Too Much To Ask

Wrapped around my heart is a string of knots. Each knot is specially tied, one of a kind. Sometimes they are untied, and sometimes new ones are put in their place. And sometimes old knots become undone, just to be retied a year or two later. It’s been said that I never do something without reason, and it’s true. When I decide its time for one to come undone, my heart cracks just a bit. And my mind goes in circles, wondering. It doesn’t like losing knots, especially those that become weathered with time. I’ve gotten better at the untying process, and it certainly isn’t as painful as it used to be. I’ve discovered that sometimes in order for new ones to be added, some need to be let go. But I should think that there will always be a kink in the string, leftover from where one used to be.

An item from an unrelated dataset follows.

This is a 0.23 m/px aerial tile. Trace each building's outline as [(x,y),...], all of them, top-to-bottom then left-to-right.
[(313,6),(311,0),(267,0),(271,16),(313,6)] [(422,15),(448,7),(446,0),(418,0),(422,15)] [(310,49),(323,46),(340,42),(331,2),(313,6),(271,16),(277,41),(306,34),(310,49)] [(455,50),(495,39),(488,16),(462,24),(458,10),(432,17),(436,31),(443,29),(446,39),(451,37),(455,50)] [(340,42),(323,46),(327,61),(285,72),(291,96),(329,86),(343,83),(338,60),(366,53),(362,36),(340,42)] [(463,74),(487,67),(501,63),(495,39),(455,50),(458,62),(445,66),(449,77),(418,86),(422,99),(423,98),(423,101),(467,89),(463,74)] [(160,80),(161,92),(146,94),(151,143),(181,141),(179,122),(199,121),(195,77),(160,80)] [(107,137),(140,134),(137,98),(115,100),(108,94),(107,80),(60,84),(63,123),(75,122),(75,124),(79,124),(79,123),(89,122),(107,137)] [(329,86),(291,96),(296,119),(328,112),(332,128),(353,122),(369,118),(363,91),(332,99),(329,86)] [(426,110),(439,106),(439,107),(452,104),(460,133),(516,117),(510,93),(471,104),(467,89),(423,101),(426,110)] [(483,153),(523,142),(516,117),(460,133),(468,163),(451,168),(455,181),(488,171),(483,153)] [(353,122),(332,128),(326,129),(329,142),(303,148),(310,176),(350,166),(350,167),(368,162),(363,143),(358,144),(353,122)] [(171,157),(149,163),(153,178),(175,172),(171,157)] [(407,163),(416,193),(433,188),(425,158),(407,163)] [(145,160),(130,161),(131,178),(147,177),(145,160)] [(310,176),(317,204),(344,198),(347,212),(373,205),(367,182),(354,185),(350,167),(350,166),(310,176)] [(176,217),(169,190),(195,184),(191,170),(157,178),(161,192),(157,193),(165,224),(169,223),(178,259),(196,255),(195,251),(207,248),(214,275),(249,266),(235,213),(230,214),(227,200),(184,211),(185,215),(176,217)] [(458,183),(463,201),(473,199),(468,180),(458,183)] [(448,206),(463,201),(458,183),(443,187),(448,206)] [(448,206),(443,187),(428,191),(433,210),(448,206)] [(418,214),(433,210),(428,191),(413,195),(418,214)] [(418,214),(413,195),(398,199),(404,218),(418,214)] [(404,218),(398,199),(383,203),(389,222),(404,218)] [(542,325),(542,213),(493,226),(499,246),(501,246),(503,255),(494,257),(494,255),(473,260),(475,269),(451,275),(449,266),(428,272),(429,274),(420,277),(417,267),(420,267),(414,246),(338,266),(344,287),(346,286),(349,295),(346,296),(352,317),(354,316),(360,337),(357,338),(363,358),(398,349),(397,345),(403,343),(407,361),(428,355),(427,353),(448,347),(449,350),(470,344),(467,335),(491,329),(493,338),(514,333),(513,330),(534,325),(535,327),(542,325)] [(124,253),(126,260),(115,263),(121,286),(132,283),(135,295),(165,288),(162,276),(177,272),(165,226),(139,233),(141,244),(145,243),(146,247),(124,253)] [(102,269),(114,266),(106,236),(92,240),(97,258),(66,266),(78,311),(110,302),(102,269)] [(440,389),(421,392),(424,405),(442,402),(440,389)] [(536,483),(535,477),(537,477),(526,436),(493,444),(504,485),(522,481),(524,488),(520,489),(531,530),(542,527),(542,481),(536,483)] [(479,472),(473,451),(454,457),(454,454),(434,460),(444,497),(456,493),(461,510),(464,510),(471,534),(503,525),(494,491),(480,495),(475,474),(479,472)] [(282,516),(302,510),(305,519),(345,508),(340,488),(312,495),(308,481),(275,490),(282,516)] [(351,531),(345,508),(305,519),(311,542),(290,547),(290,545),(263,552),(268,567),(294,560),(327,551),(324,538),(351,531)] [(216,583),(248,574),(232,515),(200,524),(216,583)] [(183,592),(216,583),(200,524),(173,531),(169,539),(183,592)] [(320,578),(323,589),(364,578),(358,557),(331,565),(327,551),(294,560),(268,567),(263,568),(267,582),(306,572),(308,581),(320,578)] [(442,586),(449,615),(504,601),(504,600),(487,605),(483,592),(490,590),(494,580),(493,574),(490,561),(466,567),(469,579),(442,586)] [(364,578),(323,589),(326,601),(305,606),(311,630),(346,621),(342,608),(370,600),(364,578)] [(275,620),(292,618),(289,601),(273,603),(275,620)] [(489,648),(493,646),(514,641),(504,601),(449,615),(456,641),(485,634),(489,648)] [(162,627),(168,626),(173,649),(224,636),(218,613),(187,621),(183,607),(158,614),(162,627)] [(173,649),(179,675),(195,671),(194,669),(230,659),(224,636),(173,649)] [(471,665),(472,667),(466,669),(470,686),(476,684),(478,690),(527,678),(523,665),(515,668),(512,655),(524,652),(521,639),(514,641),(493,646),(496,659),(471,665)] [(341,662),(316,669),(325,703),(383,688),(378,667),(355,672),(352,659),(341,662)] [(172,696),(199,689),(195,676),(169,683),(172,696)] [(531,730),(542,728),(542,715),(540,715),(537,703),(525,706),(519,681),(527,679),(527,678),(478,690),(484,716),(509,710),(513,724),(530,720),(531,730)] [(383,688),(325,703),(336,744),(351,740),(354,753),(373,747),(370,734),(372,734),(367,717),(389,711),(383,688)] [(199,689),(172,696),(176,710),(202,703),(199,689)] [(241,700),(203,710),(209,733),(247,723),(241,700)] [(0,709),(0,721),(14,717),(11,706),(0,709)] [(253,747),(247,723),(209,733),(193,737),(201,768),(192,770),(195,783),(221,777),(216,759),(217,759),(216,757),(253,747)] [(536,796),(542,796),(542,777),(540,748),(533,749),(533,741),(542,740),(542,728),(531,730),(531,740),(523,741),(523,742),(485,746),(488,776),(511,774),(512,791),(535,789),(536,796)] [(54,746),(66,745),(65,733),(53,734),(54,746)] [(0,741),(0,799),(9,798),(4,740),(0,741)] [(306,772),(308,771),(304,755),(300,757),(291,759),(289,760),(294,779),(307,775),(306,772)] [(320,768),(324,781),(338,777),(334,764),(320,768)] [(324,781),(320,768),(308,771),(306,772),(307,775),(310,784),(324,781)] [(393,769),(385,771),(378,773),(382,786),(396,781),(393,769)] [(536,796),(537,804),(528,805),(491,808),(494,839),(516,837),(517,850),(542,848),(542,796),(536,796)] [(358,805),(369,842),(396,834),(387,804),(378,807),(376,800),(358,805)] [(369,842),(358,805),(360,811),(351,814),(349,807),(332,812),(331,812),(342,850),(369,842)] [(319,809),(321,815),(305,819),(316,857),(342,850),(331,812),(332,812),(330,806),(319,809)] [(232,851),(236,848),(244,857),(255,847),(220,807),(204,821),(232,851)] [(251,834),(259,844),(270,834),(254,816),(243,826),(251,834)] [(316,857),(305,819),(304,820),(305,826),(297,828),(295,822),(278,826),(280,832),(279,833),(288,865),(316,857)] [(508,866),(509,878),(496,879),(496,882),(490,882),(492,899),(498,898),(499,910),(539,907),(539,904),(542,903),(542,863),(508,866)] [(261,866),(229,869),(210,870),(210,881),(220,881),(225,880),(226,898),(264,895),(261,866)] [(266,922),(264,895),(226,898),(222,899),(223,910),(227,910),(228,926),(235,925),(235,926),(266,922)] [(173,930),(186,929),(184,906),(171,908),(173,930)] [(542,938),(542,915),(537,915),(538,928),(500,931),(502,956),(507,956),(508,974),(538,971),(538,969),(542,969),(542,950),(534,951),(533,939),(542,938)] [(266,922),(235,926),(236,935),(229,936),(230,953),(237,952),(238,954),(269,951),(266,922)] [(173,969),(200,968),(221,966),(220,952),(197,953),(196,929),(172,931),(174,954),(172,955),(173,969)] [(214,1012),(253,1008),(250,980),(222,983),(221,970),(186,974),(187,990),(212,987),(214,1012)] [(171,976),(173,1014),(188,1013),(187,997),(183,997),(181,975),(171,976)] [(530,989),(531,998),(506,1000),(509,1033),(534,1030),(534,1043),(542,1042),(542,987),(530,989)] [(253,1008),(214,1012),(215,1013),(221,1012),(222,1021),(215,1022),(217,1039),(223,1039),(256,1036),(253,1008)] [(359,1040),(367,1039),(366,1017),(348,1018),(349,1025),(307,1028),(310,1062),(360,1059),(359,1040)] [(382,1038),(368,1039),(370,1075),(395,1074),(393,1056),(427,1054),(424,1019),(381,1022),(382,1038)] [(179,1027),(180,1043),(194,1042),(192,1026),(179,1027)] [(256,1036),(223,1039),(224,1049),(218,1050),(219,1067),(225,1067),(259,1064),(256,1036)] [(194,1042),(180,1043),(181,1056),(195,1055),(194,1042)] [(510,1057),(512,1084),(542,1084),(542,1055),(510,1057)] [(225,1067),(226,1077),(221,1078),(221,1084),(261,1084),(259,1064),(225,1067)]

There is one knot that has been slowly untying itself for a while now. I tried to retie it, I’ve tried over and over again. But alas, it’s too much to ask.

This one made me distraught, for it doesn’t see me, doesn’t ask about me, doesn’t appreciate the work that went into finding its place on my string.

This knot has been loose for a while now. Changing with the changing times. Becoming more ornamental than functional, losing strength. But alas, it’s too much to ask.

When the petty anger subsides, and little waves of sadness wash over me, I realize it’s time to let it go. I feel guilty for giving up on it, but knots are knots. And it takes two for them to be tied properly. And two for them to become undone.